═════ Extrait

Pour motiver des bons, il faut des agrégés. Comment les gérer, c'est un peu plus compliqué. Les établissements pourraient avoir la liberté de choisir entre un agrégé, qui coûte davantage, et un certifié. Je ne sais pas régler cette question au plan national.

M. Segouin, le taux d'encadrement est d'un enseignant pour 19 élèves dans le primaire, et d'un pour 23 dans le secondaire. Ce serait tout à fait honorable si nous savions établir des liens entre les professeurs, les élèves et les parents.

Comme un orateur l'a souligné, les relations avec les parents sont l'un des facteurs les plus fortement perturbateurs. Certains parents ne s'occupent pas de leurs enfants, ce qui est une erreur. Sans parler de ceux qui s'en occupent mal et agressent les enseignants, avec des motivations très dangereuses pour la société française. Il y en a aussi qui s'occupent bien de leurs enfants et jouent le jeu avec les enseignants.

══════════
═════ Entrées affichées

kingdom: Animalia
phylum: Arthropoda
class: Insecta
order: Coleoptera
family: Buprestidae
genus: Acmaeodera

══════════

**Exercice proposé:** Traduisez en anglais la phrase suivante de l'extrait sur l'enseignement : « Certains parents ne s'occupent pas de leurs enfants, ce qui est une erreur. » Ces enregistrements ne sont d'aucune utilité ici.

**Solution rédigée:** Some parents do not look after their children, which is a mistake.